Another set of issues comes from sandboxing, where each of the installer formats enforces its own way to isolate the running application from the system resources. This requires careful configuration of the parameters and patience in debugging issues and coming up with workarounds. Sandboxing is often expected for app stores for the application to receive a positive review. Currently, only macOS sandboxing with a special trick seems to work, whereas Snap only works for GTK applications, and MSIX is completely broken for Julia due to msvcrt32.dll runtime library use over the more modern ucrt.dll.

Snap (Linux)

• Confinement for some reason does not work for OpenGL applications (see issue JuliaGraphics/QML.jl#191)

To debug issues with snap packaging, stop at the staging directory stage and install it with snap try myapp_dir. Further, you can also enter the shell of the application for inspecting the sandboxing behavior more closely with snap run --shell myapp.

DMG (macOS)

• For some reason, com.apple.coreservices.launchservicesd needs to be added as an exception when sandbox is enabled, which may deserve a closer inspection in the future.
• macOS applications also need to be notarized. rcodesign can support that. The question is what the API should be for the user here.

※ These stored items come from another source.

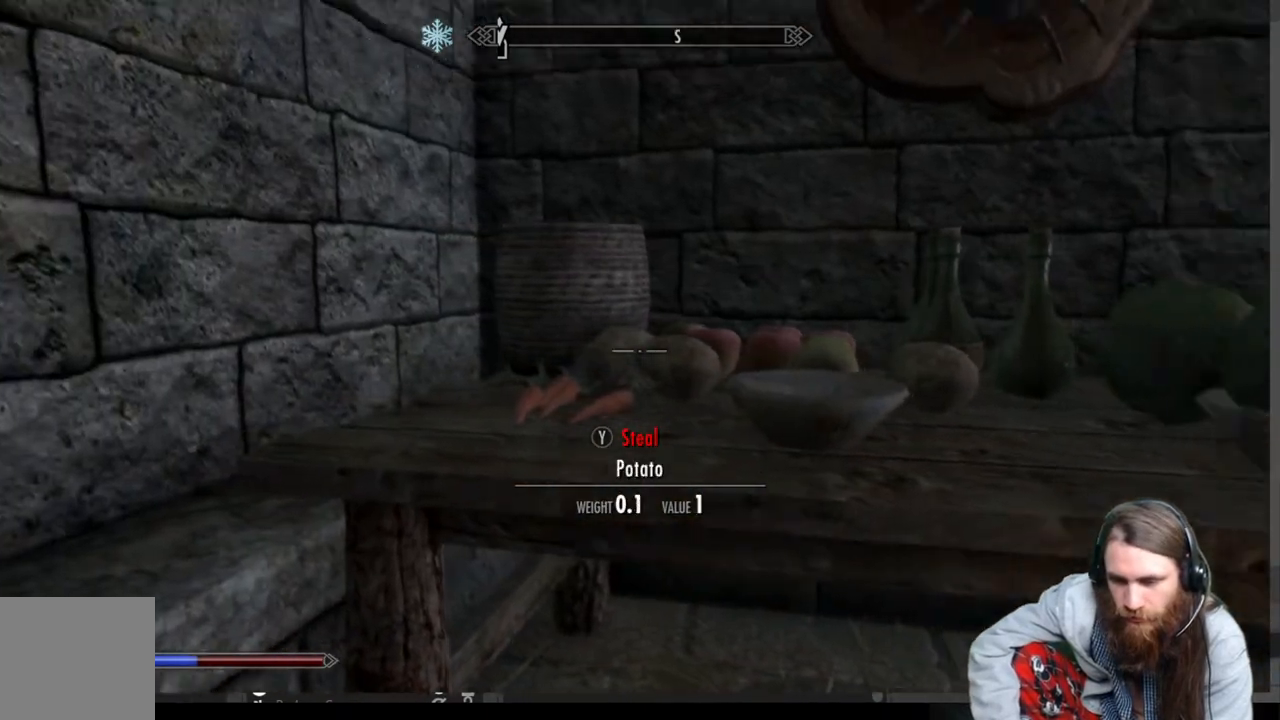
{"buttons": [], "left_stick": "center", "right_stick": "center", "events": [[200, "left_stick", "up-right"], [317, "left_stick", "up"], [417, "right_stick", "center"], [467, "left_stick", "center"]]}
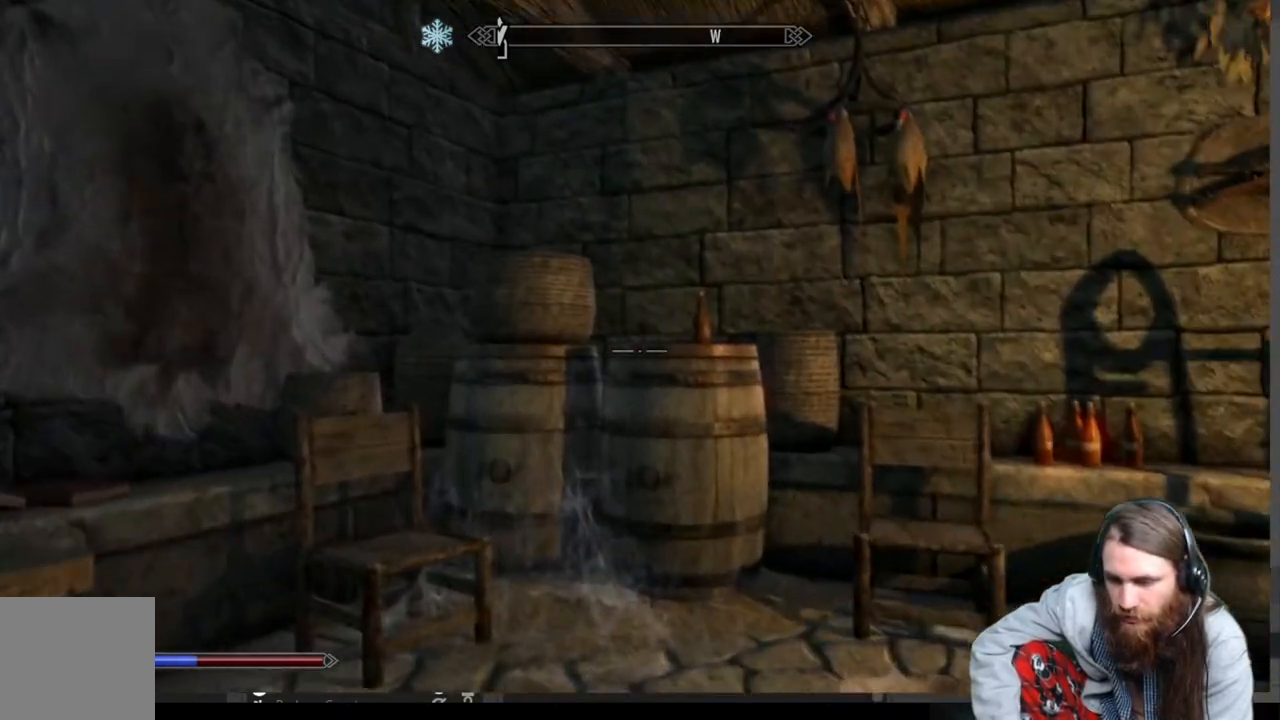
{"buttons": ["DPAD_RIGHT"], "left_stick": "center", "right_stick": "center", "events": [[200, "B", "down"], [300, "B", "up"], [433, "DPAD_RIGHT", "down"]]}
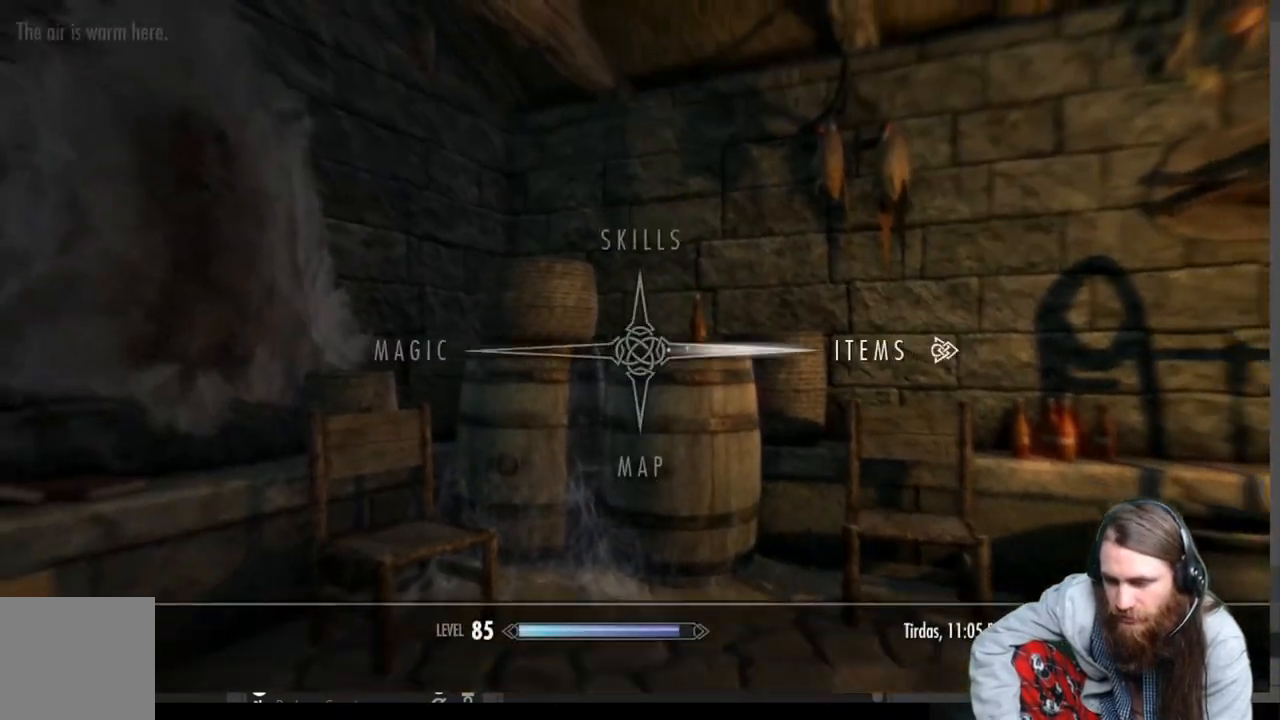
{"buttons": [], "left_stick": "center", "right_stick": "center", "events": [[50, "DPAD_RIGHT", "up"], [83, "A", "down"], [200, "A", "up"]]}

To debug the DMG bundles, compression is not necessary, and one can stop at the staging directory stage and skip compression.

MSIX (Windows)

• GTK applications fail to find shared libraries in the UWP environment. This will probably be resolved once we get Julia with the ucrt.dll runtime.
• Only runtime behavior packagedClassicApp is supported. This is because of msvcrt32.dll reliance, which will be resolved once Julia transitions to ucrt.dll.
• When OpenSSL is installed in the C:\Windows\System32 folder, osslsigncode fails as system-wide OpenSSL takes precedence over Julia's packaged OpenSSL_jll.

To debug issues with MSIX, you can stop bundling at a folder stage and test it with Add-AppPackage -register AppxManifest.xml.

Acknowledgments

This work is supported by the European Union in the Next Generation Internet initiative (NGI0 Entrust), via NLnet Julia-AppBundler project.